You had 1 minute to read the instructions displayed outside the station. They will explain all of this information to you in the briefing prior to your interview so don't worry.
I can't reveal the specifics but yes there was one station asking personal questions.
I think with QUB MMIs everyones whom I've spoken to said that it was nearly impossible to prepare for it simply due to how unpredictable their stations are and they do this on purpose.
You had 1 minute to read the instructions displayed outside the station. They will explain all of this information to you in the briefing prior to your interview so don't worry.
I can't reveal the specifics but yes there was one station asking personal questions.
I think with QUB MMIs everyones whom I've spoken to said that it was nearly impossible to prepare for it simply due to how unpredictable their stations are and they do this on purpose.

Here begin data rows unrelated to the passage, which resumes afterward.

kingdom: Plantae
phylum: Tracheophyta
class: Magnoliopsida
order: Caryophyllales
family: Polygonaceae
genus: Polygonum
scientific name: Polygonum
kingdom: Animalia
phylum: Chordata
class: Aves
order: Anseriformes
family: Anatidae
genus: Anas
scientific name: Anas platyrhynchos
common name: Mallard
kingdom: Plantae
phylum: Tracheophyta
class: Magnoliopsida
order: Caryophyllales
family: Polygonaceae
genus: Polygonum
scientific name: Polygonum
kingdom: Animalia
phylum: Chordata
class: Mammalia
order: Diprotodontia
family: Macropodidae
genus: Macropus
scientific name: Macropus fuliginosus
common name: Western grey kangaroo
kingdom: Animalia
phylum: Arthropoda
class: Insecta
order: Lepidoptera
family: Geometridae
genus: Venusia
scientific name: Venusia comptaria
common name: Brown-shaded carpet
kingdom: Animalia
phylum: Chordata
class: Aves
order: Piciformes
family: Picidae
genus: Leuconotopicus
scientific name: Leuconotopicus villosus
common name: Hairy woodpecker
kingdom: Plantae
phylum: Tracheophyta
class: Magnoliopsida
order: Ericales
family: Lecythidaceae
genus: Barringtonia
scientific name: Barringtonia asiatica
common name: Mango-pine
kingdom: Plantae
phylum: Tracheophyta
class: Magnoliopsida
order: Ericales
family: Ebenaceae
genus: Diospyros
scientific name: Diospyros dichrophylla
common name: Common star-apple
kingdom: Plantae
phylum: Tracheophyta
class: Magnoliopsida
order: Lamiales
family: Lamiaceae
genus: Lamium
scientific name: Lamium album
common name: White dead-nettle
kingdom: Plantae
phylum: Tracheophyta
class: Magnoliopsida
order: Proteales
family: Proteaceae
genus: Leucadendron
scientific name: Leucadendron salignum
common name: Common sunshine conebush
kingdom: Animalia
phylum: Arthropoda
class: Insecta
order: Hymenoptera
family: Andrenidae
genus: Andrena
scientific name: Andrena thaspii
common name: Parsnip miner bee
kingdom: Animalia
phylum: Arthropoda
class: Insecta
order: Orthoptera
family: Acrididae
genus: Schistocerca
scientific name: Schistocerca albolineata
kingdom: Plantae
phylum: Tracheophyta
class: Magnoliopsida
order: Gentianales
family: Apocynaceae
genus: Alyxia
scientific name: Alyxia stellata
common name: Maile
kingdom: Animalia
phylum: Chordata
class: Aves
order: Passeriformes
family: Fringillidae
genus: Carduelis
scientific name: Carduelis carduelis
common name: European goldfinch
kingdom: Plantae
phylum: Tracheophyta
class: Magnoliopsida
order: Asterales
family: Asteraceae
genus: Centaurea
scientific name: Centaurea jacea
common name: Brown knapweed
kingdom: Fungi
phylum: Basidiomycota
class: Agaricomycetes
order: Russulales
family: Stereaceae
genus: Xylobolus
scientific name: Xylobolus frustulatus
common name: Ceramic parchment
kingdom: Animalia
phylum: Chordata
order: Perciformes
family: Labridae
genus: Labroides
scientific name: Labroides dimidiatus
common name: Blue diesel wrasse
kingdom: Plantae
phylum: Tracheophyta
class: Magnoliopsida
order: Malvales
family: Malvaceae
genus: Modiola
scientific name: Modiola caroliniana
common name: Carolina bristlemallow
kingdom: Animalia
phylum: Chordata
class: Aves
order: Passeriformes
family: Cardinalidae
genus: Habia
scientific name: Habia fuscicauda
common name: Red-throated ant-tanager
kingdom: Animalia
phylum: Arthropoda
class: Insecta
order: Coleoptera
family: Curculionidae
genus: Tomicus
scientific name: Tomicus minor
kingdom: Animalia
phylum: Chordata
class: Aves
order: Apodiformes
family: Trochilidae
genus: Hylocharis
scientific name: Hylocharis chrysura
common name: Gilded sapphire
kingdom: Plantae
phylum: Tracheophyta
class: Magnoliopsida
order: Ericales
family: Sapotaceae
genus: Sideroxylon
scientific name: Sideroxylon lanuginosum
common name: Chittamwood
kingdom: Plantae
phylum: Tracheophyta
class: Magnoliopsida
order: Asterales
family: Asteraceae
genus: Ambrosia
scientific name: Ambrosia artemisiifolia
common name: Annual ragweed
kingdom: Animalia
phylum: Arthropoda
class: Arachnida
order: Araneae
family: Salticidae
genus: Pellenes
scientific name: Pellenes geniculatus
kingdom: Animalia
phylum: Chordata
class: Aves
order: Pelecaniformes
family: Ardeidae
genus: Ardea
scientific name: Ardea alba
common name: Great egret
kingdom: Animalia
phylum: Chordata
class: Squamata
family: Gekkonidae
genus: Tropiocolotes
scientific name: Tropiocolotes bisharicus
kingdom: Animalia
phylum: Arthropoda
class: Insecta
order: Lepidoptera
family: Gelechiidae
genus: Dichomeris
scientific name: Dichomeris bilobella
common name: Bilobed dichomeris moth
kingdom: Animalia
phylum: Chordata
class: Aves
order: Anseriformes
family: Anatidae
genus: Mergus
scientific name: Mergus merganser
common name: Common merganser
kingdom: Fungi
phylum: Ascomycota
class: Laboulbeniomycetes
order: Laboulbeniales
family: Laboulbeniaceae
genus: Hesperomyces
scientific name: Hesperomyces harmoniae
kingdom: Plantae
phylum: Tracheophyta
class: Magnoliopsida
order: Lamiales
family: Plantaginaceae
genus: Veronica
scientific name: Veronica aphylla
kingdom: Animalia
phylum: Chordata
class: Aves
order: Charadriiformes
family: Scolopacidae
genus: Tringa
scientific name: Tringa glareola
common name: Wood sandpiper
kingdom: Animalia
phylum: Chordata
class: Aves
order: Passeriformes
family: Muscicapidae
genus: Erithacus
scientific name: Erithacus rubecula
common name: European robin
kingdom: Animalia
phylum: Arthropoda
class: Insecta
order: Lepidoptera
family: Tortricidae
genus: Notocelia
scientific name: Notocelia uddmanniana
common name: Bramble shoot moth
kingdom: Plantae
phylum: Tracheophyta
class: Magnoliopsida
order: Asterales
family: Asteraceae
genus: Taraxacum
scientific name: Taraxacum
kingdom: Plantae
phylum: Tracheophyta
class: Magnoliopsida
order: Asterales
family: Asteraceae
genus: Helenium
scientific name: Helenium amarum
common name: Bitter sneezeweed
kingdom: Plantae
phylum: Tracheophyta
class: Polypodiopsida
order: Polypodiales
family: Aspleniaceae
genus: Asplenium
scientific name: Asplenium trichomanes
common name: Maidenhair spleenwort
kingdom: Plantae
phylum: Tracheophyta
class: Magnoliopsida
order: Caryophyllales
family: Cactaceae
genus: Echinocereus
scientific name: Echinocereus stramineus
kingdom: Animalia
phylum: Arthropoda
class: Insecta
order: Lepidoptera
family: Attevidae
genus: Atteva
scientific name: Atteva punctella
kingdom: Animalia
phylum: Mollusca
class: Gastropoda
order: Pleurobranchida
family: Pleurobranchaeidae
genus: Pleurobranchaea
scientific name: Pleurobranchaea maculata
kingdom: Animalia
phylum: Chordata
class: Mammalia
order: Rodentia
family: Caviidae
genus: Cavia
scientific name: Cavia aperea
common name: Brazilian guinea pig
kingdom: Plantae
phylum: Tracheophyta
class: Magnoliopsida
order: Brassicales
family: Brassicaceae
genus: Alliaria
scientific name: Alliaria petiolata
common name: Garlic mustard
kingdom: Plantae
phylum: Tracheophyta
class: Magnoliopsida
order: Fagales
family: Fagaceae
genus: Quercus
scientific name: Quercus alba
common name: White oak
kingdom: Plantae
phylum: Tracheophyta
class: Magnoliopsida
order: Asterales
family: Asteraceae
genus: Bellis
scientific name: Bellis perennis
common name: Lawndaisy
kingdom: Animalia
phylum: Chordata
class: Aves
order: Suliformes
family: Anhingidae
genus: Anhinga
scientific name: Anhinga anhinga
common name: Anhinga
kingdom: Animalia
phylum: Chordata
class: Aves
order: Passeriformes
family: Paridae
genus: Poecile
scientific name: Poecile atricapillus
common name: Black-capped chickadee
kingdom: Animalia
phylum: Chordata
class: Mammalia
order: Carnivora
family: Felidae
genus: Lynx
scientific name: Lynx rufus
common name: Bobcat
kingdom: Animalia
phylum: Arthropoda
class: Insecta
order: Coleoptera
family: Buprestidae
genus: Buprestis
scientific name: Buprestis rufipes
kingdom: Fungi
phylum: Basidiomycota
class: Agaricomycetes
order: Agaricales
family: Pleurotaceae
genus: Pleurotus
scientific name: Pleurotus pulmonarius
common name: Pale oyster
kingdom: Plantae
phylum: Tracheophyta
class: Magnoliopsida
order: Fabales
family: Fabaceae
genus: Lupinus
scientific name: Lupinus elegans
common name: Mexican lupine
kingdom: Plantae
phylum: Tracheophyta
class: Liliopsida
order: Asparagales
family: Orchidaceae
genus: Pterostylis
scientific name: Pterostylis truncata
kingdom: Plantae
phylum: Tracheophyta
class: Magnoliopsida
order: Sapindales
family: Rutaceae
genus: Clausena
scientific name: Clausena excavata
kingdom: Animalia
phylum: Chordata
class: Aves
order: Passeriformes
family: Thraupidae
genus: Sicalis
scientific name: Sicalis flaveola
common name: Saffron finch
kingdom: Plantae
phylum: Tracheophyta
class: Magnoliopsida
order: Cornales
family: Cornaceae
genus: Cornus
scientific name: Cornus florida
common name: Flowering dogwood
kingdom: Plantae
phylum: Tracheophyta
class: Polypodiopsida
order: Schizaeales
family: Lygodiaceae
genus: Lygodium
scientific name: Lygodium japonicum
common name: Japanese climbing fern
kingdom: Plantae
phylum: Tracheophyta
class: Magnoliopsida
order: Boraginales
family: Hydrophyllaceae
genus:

What would you say for an ethical situation saying that a patient/Jehovah's Witness is refusing a blood transfusion and will otherwise die?
Is the patient able to give their consent? Are they lucid and able to tell you they don't want one? Then you can't force them to have one. But remember to talk about how that's a difficult situation - no-one is a portable ethics-o-meter, and there are nuances to the debate. Like what if you knew for a fact that they were a Jehovah's Witness and would refuse a blood transfusion, but they're passed out/nearly dead? Do you still withhold a transfusion? It's all very difficult!